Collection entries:
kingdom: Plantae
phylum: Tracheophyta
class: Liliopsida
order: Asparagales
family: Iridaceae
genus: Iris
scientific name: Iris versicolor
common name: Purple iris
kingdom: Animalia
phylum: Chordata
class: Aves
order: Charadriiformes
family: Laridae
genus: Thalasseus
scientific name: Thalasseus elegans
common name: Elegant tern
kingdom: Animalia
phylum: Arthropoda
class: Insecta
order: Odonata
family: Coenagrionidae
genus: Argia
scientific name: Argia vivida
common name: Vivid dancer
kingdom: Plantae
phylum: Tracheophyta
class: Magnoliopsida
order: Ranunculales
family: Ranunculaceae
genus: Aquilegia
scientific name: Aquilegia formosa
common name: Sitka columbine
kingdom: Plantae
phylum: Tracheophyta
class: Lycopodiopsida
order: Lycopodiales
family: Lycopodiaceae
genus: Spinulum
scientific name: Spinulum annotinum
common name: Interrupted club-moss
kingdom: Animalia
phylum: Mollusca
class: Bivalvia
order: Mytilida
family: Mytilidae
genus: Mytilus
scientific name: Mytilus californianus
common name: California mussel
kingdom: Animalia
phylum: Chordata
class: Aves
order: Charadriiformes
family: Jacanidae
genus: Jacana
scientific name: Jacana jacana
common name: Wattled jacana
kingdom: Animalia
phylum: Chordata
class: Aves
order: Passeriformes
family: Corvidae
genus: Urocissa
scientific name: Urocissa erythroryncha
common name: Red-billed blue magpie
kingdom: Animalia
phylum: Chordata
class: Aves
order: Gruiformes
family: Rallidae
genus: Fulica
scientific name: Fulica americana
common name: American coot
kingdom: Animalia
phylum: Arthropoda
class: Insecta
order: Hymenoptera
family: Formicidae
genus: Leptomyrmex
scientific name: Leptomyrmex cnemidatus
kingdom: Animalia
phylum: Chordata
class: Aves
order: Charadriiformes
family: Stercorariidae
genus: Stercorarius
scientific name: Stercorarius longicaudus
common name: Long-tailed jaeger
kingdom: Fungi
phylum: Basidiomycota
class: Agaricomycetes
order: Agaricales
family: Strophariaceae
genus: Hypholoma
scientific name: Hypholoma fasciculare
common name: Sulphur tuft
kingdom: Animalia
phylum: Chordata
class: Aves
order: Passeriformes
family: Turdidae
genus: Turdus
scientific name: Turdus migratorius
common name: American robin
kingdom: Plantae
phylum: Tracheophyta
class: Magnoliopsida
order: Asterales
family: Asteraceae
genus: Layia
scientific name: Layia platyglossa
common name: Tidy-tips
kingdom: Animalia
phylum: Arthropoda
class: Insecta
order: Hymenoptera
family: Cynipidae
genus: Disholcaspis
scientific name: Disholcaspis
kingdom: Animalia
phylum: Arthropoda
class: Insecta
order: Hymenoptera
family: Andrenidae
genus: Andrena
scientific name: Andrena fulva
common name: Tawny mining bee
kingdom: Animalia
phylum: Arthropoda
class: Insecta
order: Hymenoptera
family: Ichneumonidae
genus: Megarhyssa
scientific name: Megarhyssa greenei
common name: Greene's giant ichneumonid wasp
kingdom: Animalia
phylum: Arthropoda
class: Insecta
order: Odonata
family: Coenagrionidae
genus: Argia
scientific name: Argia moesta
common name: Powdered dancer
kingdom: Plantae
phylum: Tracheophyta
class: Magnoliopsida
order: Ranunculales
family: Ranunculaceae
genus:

Work required: Pull out each line in the rows that contains the string "Argia", and list those lines.

Solution for this problem:
genus: Argia
scientific name: Argia vivida
genus: Argia
scientific name: Argia moesta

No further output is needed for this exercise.